# What to do
- a) Summarize the lemma in two sentences.
- b) Reproduce the lemma starting with "Lemma 5.24.5. Let" and going on through "by Lemma 5.24.1.".

# Text
--------------------
The Stacks project

Lemma 5.24.5. Let $\mathcal{I}$ be a cofiltered index category. Let $i \mapsto X_ i$ be a diagram of spectral spaces such that for $a : j \to i$ in $\mathcal{I}$ the corresponding map $f_ a : X_ j \to X_ i$ is spectral. Then the inverse limit $X = \mathop{\mathrm{lim}}\nolimits X_ i$ is a spectral topological space and the projection maps $p_ i : X \to X_ i$ are spectral.

Proof. The limit $X = \mathop{\mathrm{lim}}\nolimits X_ i$ exists (Lemma 5.14.1) and is quasi-compact by Lemma 5.24.1.
--------------------
# Record extracts

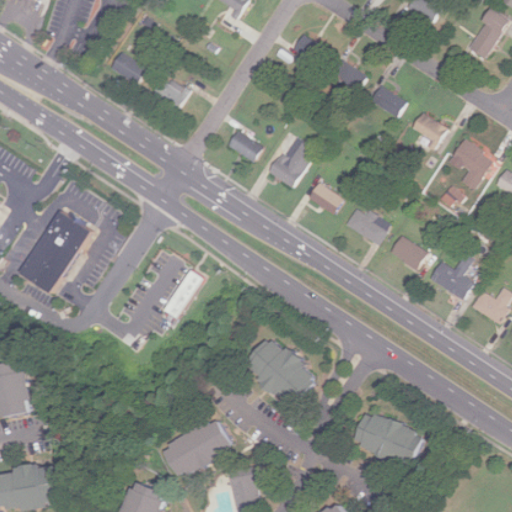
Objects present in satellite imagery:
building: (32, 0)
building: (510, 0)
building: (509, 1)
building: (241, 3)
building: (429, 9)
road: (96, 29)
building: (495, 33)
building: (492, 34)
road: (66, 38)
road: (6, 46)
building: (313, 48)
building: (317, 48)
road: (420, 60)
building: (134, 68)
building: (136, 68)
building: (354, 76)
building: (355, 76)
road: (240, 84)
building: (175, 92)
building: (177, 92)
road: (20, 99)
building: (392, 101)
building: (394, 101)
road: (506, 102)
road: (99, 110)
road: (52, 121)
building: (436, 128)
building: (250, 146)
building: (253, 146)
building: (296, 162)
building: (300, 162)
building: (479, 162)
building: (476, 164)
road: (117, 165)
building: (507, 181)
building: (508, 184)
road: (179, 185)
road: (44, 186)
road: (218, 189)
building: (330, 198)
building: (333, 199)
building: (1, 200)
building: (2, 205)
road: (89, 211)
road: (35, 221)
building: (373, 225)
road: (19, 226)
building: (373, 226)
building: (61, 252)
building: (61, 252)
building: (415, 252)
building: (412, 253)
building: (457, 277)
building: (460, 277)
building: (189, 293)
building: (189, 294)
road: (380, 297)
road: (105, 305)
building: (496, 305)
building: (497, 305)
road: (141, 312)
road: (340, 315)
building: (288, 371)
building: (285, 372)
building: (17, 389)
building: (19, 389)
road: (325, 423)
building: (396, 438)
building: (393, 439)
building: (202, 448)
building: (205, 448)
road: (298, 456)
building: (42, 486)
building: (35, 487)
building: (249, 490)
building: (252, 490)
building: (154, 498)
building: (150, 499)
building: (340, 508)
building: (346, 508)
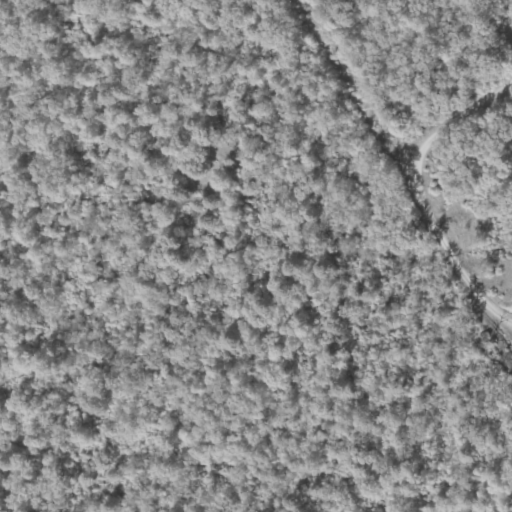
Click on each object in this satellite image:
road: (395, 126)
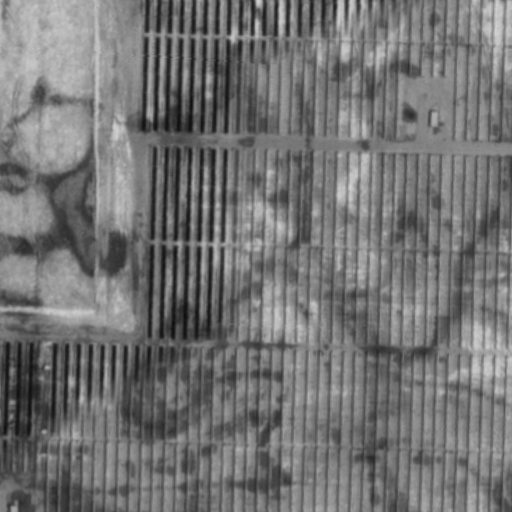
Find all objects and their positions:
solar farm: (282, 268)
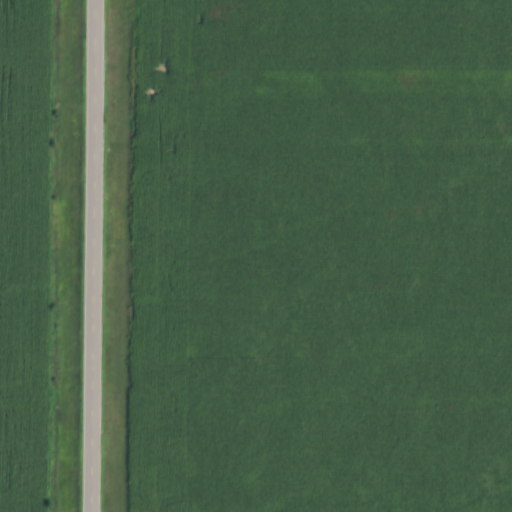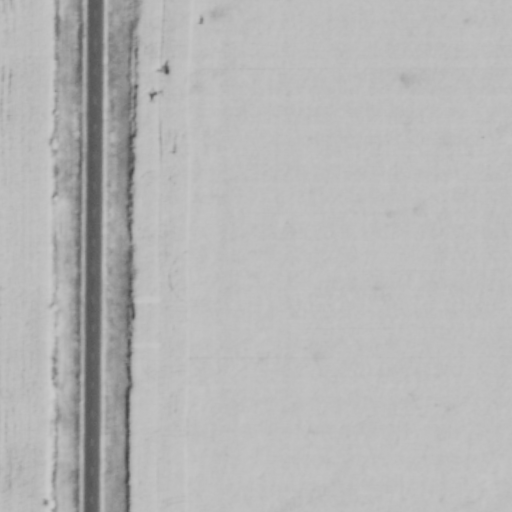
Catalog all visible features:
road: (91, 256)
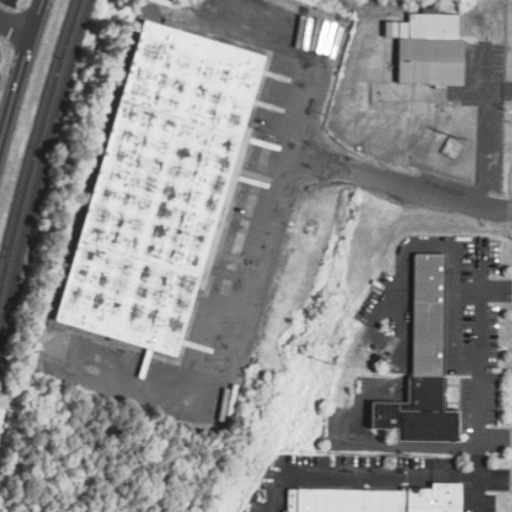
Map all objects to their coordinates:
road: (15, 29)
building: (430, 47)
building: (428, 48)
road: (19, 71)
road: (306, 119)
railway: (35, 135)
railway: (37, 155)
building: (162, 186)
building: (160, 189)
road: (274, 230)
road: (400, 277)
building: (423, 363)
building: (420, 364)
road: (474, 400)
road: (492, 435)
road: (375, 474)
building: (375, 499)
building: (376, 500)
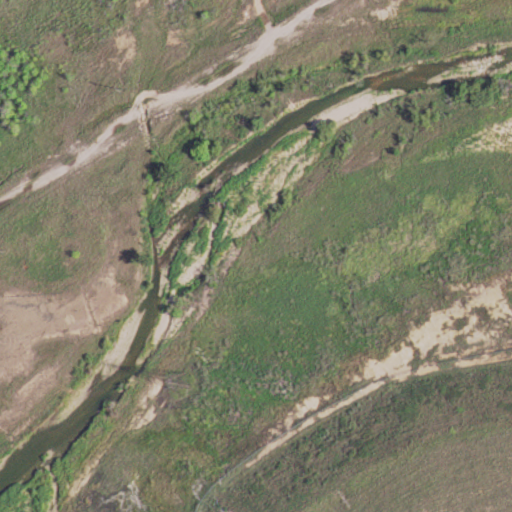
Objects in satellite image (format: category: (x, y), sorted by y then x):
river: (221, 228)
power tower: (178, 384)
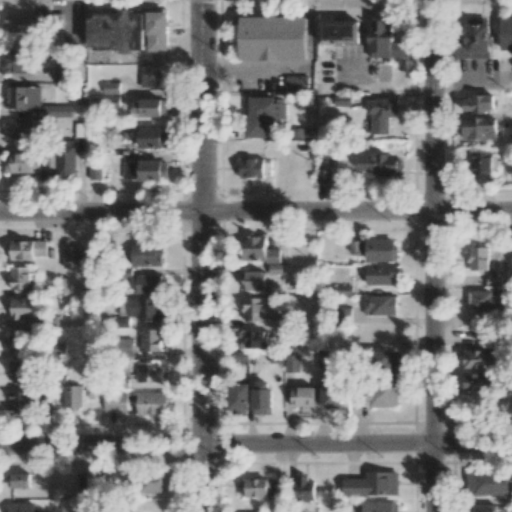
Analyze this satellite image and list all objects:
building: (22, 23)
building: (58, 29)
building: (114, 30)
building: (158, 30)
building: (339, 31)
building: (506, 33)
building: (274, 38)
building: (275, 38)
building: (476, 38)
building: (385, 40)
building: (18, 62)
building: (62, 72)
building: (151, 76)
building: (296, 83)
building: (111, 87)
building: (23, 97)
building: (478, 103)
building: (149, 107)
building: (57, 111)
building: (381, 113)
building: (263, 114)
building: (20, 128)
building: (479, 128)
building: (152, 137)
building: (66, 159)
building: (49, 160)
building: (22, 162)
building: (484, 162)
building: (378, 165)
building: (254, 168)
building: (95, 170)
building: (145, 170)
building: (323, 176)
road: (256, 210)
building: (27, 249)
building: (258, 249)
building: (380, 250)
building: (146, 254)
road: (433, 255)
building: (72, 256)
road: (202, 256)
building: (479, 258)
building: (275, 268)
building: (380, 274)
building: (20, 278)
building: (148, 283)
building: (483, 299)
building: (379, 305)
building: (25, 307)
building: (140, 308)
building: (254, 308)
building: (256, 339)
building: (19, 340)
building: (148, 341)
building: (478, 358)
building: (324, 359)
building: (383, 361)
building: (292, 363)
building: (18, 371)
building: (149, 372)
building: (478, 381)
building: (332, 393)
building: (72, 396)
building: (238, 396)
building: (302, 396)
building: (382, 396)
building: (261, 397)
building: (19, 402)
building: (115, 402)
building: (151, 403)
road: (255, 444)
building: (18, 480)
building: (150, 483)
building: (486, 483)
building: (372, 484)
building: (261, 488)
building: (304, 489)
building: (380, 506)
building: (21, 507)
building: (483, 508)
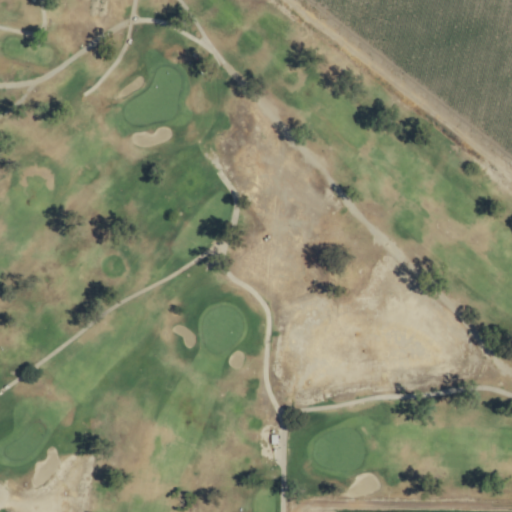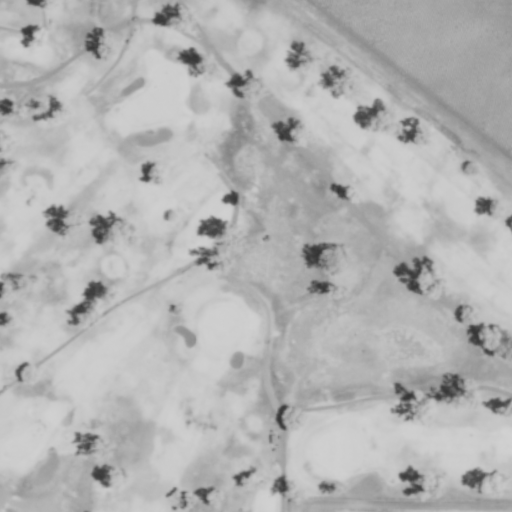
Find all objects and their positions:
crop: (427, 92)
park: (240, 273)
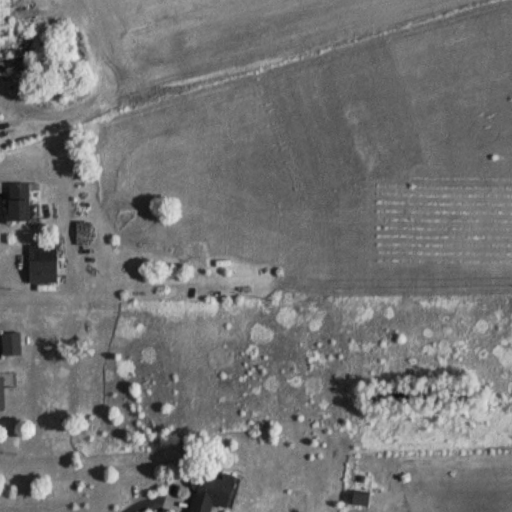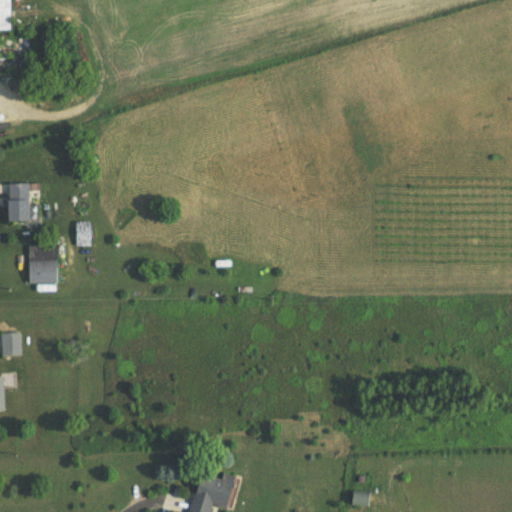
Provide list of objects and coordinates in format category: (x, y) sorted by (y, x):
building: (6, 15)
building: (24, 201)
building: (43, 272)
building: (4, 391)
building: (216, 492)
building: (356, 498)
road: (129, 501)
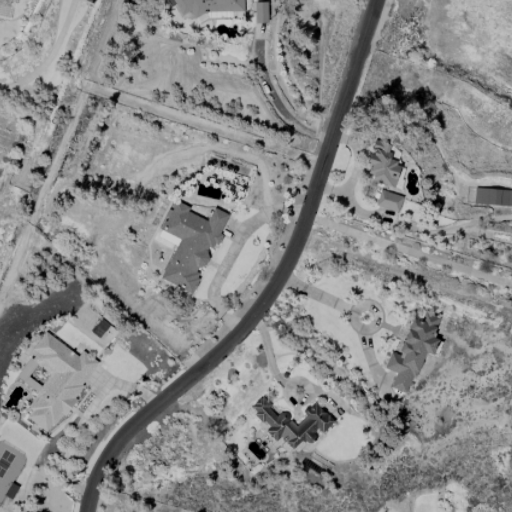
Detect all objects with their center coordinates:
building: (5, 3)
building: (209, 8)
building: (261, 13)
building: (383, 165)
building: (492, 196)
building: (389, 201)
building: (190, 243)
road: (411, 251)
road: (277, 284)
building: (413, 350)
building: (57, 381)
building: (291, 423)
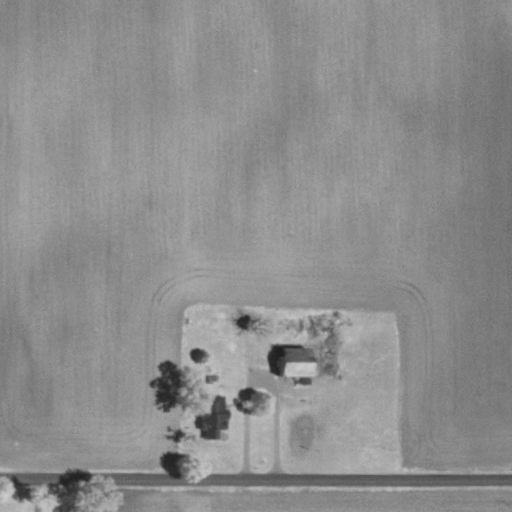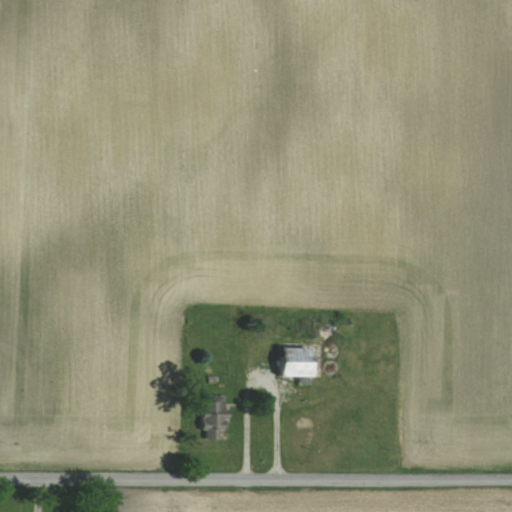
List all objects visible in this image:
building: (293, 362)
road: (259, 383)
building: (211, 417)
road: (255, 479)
--------------------
# Outputs
- a) Given a cofiltered index category and a diagram of spectral spaces whose maps are spectral, the lemma states that the inverse limit is a spectral topological space and that the projection maps from the limit to each space are spectral. The proof begins by noting that the limit exists (Lemma 5.14.1) and is quasi-compact by Lemma 5.24.1.

- b)
Lemma 5.24.5. Let $\mathcal{I}$ be a cofiltered index category. Let $i \mapsto X_ i$ be a diagram of spectral spaces such that for $a : j \to i$ in $\mathcal{I}$ the corresponding map $f_ a : X_ j \to X_ i$ is spectral. Then the inverse limit $X = \mathop{\mathrm{lim}}\nolimits X_ i$ is a spectral topological space and the projection maps $p_ i : X \to X_ i$ are spectral.

Proof. The limit $X = \mathop{\mathrm{lim}}\nolimits X_ i$ exists (Lemma 5.14.1) and is quasi-compact by Lemma 5.24.1.